Aim of the task =>
Set down every record below exactly as written, but leave out the pictures.

- - - - -

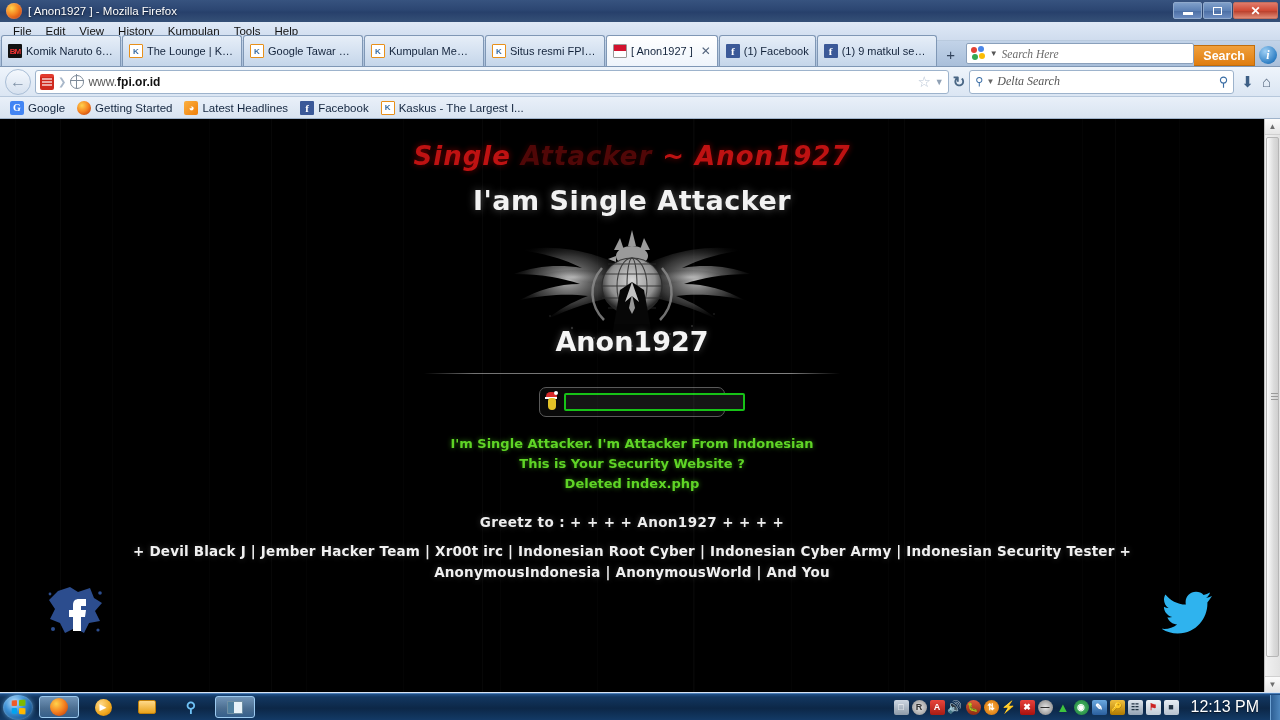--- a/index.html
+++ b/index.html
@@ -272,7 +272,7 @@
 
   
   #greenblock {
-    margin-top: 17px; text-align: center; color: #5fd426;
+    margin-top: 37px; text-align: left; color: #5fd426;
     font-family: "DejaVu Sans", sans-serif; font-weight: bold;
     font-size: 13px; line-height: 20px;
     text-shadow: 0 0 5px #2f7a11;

- - - - -

Task result =>
--- a/index.html
+++ b/index.html
@@ -272,7 +272,7 @@
 
   
   #greenblock {
-    margin-top: 17px; text-align: center; color: #5fd426;
+    margin-top: 37px; text-align: left; color: #5fd426;
     font-family: "DejaVu Sans", sans-serif; font-weight: bold;
     font-size: 13px; line-height: 20px;
     text-shadow: 0 0 5px #2f7a11;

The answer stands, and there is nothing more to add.